NK cells, IFNγ, and PD-L1
Interferon gamma (IFNγ), a cytokine secreted by natural killer cells, is known to induce the expression of programmed death-ligand 1 (PD-L1) in certain tumors. PD-L1 protects these tumors, leading to an immunosuppressive tumor environment of regulatory T cells while crippling and killing cytotoxic T cells.
An immunotherapy known as PD-1/PD-L1 blockade works by inhibiting the association of PD-L1 with its receptor protein, programmed cell death protein 1 (PD-1), and has proven to be very successful against certain types of cancer, allowing the immune system to fight back and stopping even metastatic cancers in their tracks. Unfortunately, these therapies only work for relatively small, case-dependent percentages of patients, as in most cases, PD-L1 isn’t sufficiently expressed for PD-1/PD-L1 blockade to be effective.
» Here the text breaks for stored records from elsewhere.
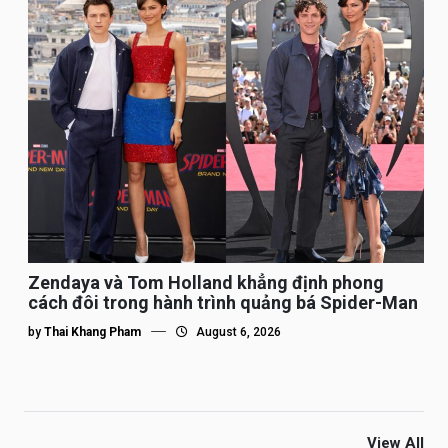
Zendaya và Tom Holland khẳng định phong
cách đôi trong hành trình quảng bá Spider-Man
by
Thai Khang Pham
August 6, 2026
View All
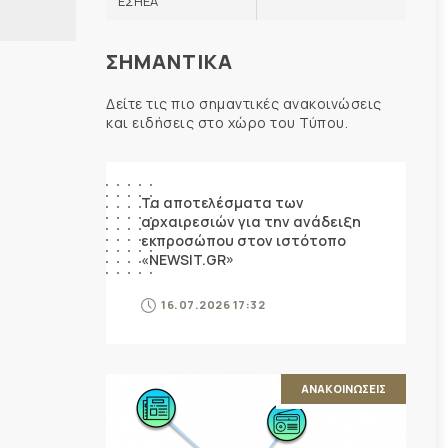
ΕΣΗΕΑ
ΣΗΜΑΝΤΙΚΑ
Δείτε τις πιο σημαντικές ανακοινώσεις
και ειδήσεις στο χώρο του Τύπου.
ΑΝΑΚΟΙΝΩΣΕΙΣ
Τα αποτελέσματα των
αρχαιρεσιών για την ανάδειξη
εκπροσώπου στον ιστότοπο
«NEWSIT.GR»
16.07.2026 17:32
ΑΝΑΚΟΙΝΩΣΕΙΣ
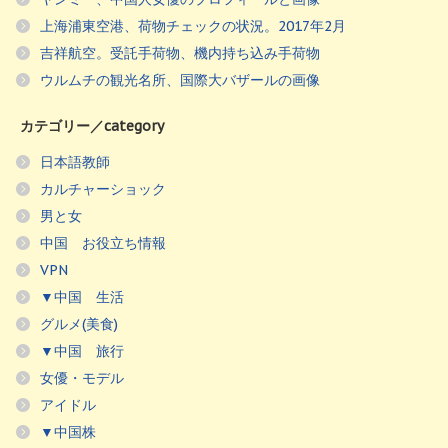
上海浦東空港、荷物チェックの状況。2017年2月
吉祥航空。受託手荷物、機内持ち込み手荷物
ウルムチの観光名所、国際大バザールの画像
カテゴリー／category
日本語教師
カルチャーショック
男と女
中国 お役立ち情報
VPN
▼中国 生活
グルメ(美食)
▼中国 旅行
女優・モデル
アイドル
▼中国株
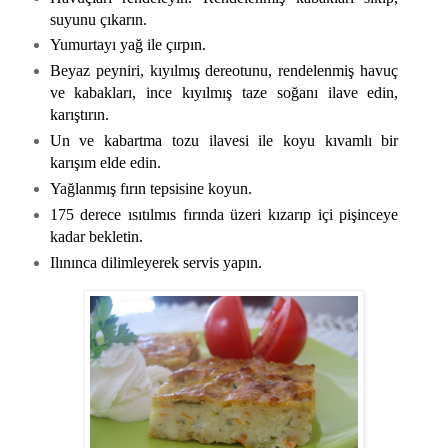
suyunu çıkarın.
Yumurtayı yağ ile çırpın.
Beyaz peyniri, kıyılmış dereotunu, rendelenmiş havuç
ve kabakları, ince kıyılmış taze soğanı ilave edin,
karıştırın.
Un ve kabartma tozu ilavesi ile koyu kıvamlı bir
karışım elde edin.
Yağlanmış fırın tepsisine koyun.
175 derece ısıtılmıs fırında üzeri kızarıp içi pişinceye
kadar bekletin.
Ilınınca dilimleyerek servis yapın.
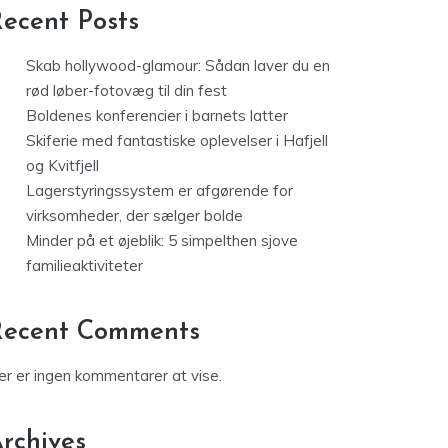
ecent Posts
Skab hollywood-glamour: Sådan laver du en
rød løber-fotovæg til din fest
Boldenes konferencier i barnets latter
Skiferie med fantastiske oplevelser i Hafjell
og Kvitfjell
Lagerstyringssystem er afgørende for
virksomheder, der sælger bolde
Minder på et øjeblik: 5 simpelthen sjove
familieaktiviteter
Recent Comments
er er ingen kommentarer at vise.
rchives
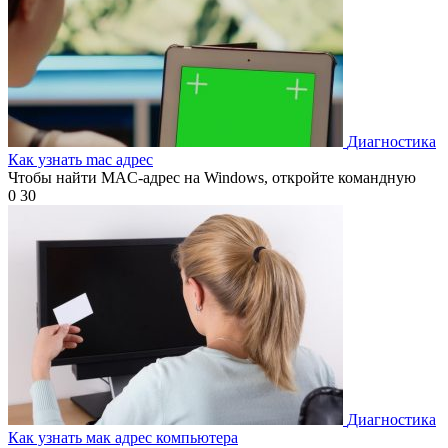
Диагностика
Как узнать mac адрес
Чтобы найти MAC-адрес на Windows, откройте командную
0
30
Диагностика
Как узнать мак адрес компьютера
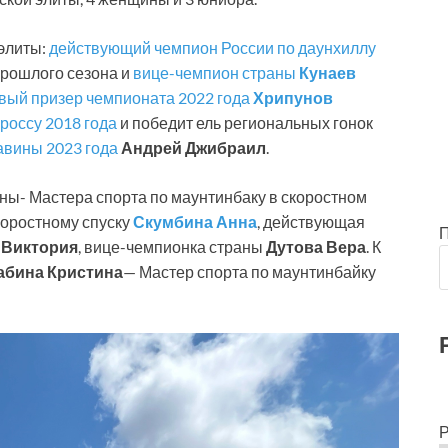
элиты:
действующий чемпион России по даунхиллу
прошлого сезона и
вице-чемпион страны
Кунаев
вый призер чемпионата 2022 года
Хрипунов
россу 2018 года
и победит ель региональных гонок
авины 2023 года
Андрей Джибраил
.
аны- Мастера спорта по маунтинбаку в скоростном
коростному спуску
Скумбина Анна
, действующая
 Виктория
, вице-чемпионка страны
Дутова Вера
. К
бина Кристина
— Мастер спорта по маунтинбайку
Р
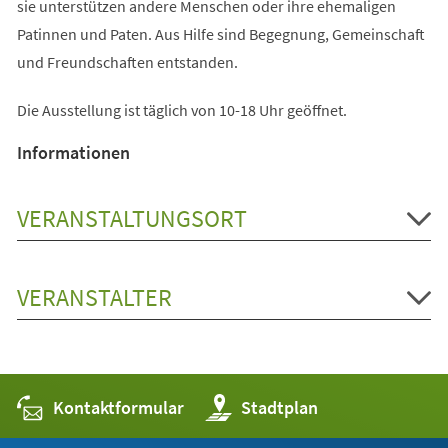
sie unterstützen andere Menschen oder ihre ehemaligen
Patinnen und Paten. Aus Hilfe sind Begegnung, Gemeinschaft
und Freundschaften entstanden.
Die Ausstellung ist täglich von 10-18 Uhr geöffnet.
Informationen
VERANSTALTUNGSORT
VERANSTALTER
Kontaktformular
(Öffnet
Stadtplan
in
einem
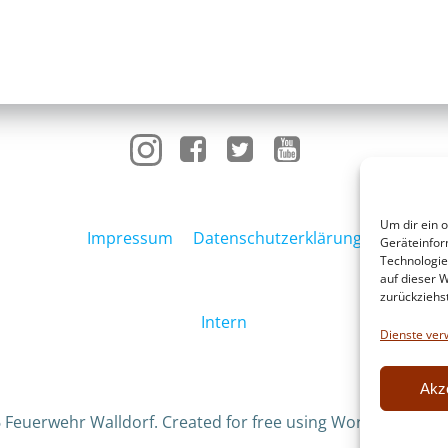
Um dir ein 
Impressum
Datenschutzerklärung
Geräteinfor
Technologie
auf dieser W
zurückziehs
Intern
Dienste ver
Akz
 Feuerwehr Walldorf. Created for free using WordPress an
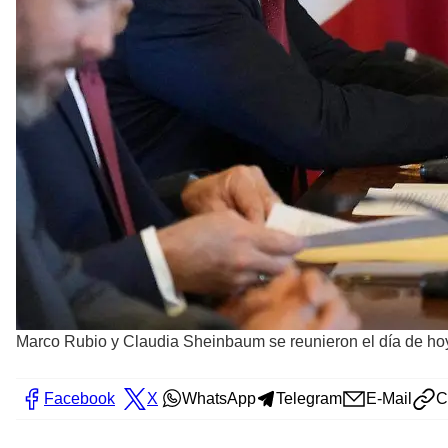
Marco Rubio y Claudia Sheinbaum se reunieron el día de hoy
Facebook
X
WhatsApp
Telegram
E-Mail
C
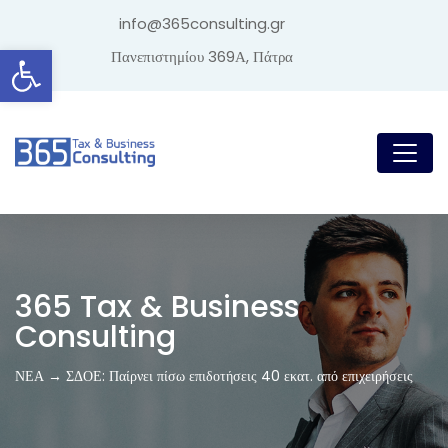
info@365consulting.gr
Ανοίξτε τη γραμμή εργαλείων
Πανεπιστημίου 369Α, Πάτρα
365 Tax & Business
Consulting
ΝΕΑ → ΣΔΟΕ: Παίρνει πίσω επιδοτήσεις 40 εκατ. από επιχειρήσεις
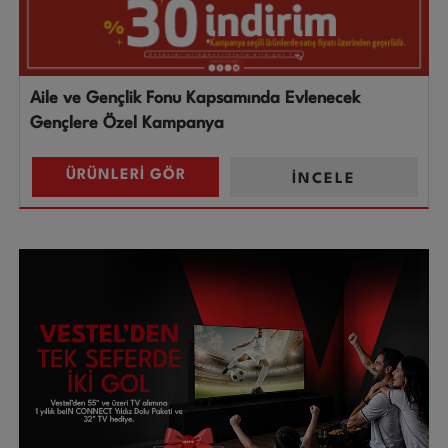
Aile ve Gençlik Fonu Kapsamında Evlenecek
Gençlere Özel Kampanya
ÜRÜNLERİ GÖR
İNCELE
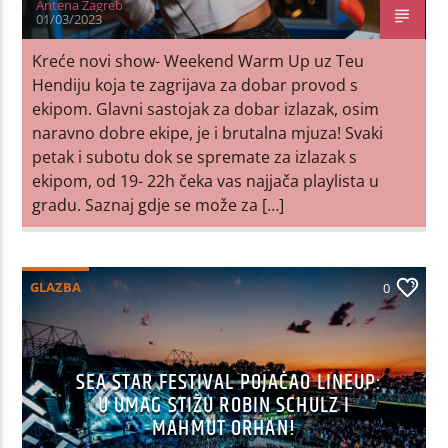
Antena Zagreb
01/03/2023
Kreće novi show- Weekend Warm Up uz Teu
Hendiju koja te zagrijava za dobar provod s
ekipom. Glavni sastojak za dobar izlazak, osim
naravno dobre ekipe, je i brutalna mjuza! Svaki
petak i subotu dok se spremate za izlazak s
ekipom, od 19- 22h čeka vas najjača playlista u
gradu. Saznaj gdje se može za […]
GLAZBA
0
SEA STAR FESTIVAL POJAČAO LINEUP:
U UMAG STIŽU ROBIN SCHULZ I
MAHMUT ORHAN!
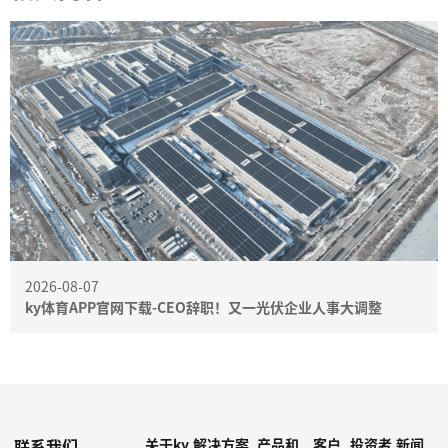
2026-08-07
ky体育APP官网下载-CEO辞职！又一光伏企业人事大调整
联系我们
关于ky
解决方案
产品和
客户
投资者
新闻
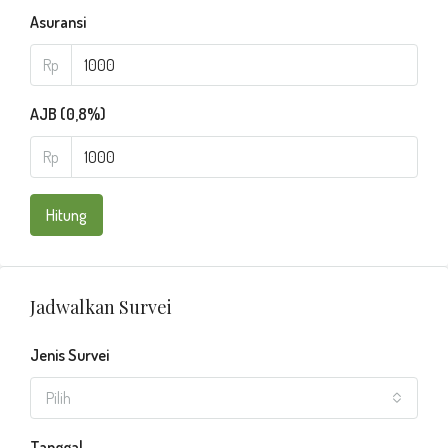
Asuransi
Rp
AJB (0,8%)
Rp
Hitung
Jadwalkan Survei
Jenis Survei
Pilih
Tanggal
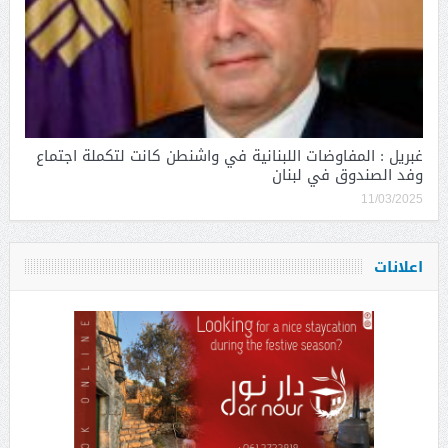
غبريل : المفاوضات اللبنانية في واشنطن كانت لتكملة اجتماع
وفد الصندوق في لبنان
11/03/2025
اعلانات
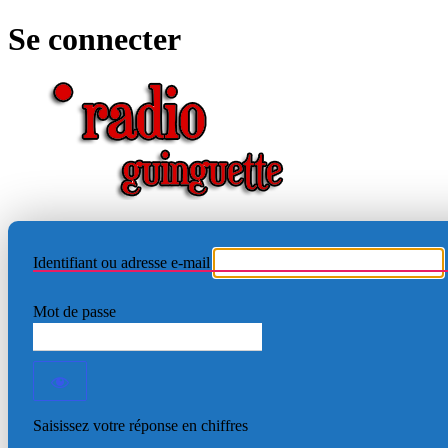
Se connecter
RADIO
Identifiant ou adresse e-mail
Mot de passe
Saisissez votre réponse en chiffres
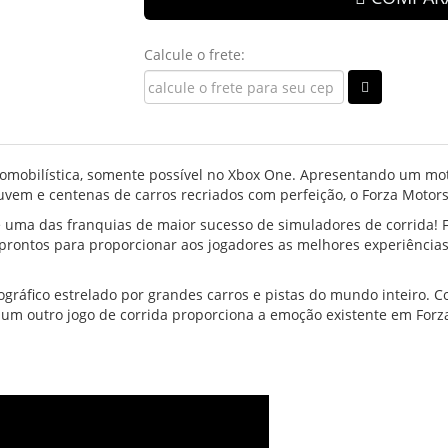
Calcule o frete:
tomobilística, somente possível no Xbox One. Apresentando um mot
uvem e centenas de carros recriados com perfeição, o Forza Motors
de uma das franquias de maior sucesso de simuladores de corrida!
s prontos para proporcionar aos jogadores as melhores experiência
gráfico estrelado por grandes carros e pistas do mundo inteiro. Co
um outro jogo de corrida proporciona a emoção existente em Forza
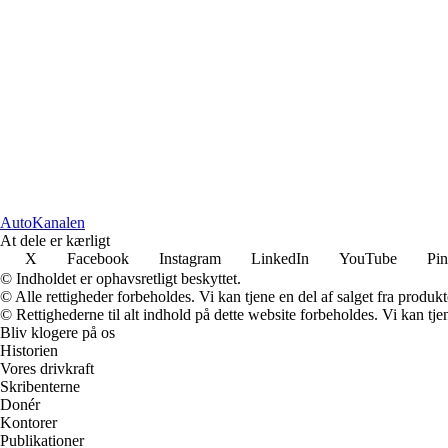
AutoKanalen
At dele er kærligt
X
Facebook
Instagram
LinkedIn
YouTube
Pin
© Indholdet er ophavsretligt beskyttet.
© Alle rettigheder forbeholdes. Vi kan tjene en del af salget fra produk
© Rettighederne til alt indhold på dette website forbeholdes. Vi kan t
Bliv klogere på os
Historien
Vores drivkraft
Skribenterne
Donér
Kontorer
Publikationer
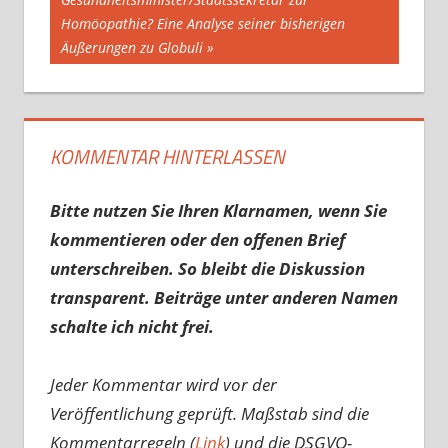
Homöopathie? Eine Analyse seiner bisherigen
Äußerungen zu Globuli
KOMMENTAR HINTERLASSEN
Bitte nutzen Sie Ihren Klarnamen, wenn Sie
kommentieren oder den offenen Brief
unterschreiben. So bleibt die Diskussion
transparent. Beiträge unter anderen Namen
schalte ich nicht frei.
Jeder Kommentar wird vor der
Veröffentlichung geprüft. Maßstab sind die
Kommentarregeln (
Link
) und die DSGVO-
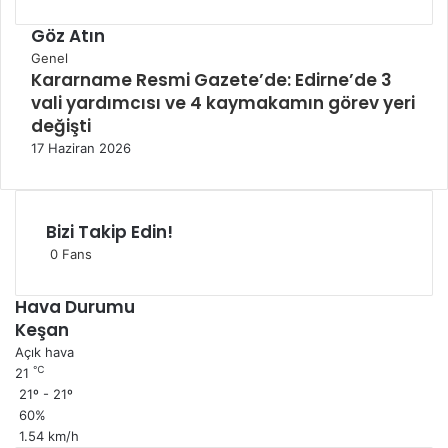
Göz Atın
Kapalı
Genel
Kararname Resmi Gazete’de: Edirne’de 3
vali yardımcısı ve 4 kaymakamın görev yeri
değişti
17 Haziran 2026
Bizi Takip Edin!
0
Fans
Hava Durumu
Keşan
Açık hava
℃
21
21º - 21º
60%
1.54 km/h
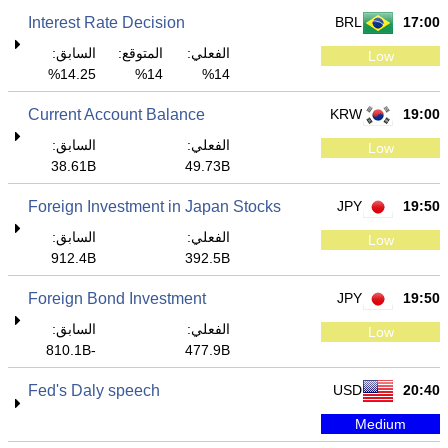
Interest Rate Decision
BRL
17:00
الفعلي:
المتوقع:
السابق:
Low
14.25%
14%
14%
Current Account Balance
KRW
19:00
الفعلي:
السابق:
Low
38.61B
49.73B
Foreign Investment in Japan Stocks
JPY
19:50
الفعلي:
السابق:
Low
912.4B
392.5B
Foreign Bond Investment
JPY
19:50
الفعلي:
السابق:
Low
-810.1B
477.9B
Fed's Daly speech
USD
20:40
Medium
Dr. Copik and her team wanted to see whether it would be possible to make PD-1/PD-L1 blockade applicable to a larger cohort of patients. They hypothesized that enhancing NK cells with PM21 particles (plasma membrane particles expressing membrane-bound interleukin-21) might induce tumor cells to express sufficient PD-L1 to make PD-1/PD-L1 blockade a viable option.
Indeed, when Dr. Copik’s team tried the modified NK cells in combination with anti-PD-L1/anti-PD-1 drugs in live mice affected by ovarian cancer, they observed that survival rates improved. In the study, PM21-NK cells were found to be highly cytotoxic to ovarian cancer cells and stimulate PD-L1 expression both in vivo and in vitro. With the blockade in place, the immunosuppressive tumor environment was unable to take hold, and the tumors were destroyed.
NK cell therapy doesn’t cause the side effects typical of chemotherapy and radiation, and NK cells can even be safely harvested from other people and implanted in patients, even in case of a less-than-perfect match. Therefore, a combination of PM21-NK cells and PD-1/PD-L1 blockade might be used in human clinical trials—as a matter of fact, Dr. Copik’s method to enhance natural killer cells has been patented and is on its way to be tested in clinical trials against leukemia.
 Oyer, J. L., Gitto, S. B., Altomare, D. A., & Copik, A. J. (2018). PD-L1 blockade enhances anti-tumor efficacy of NK cells. OncoImmunology, 1-11.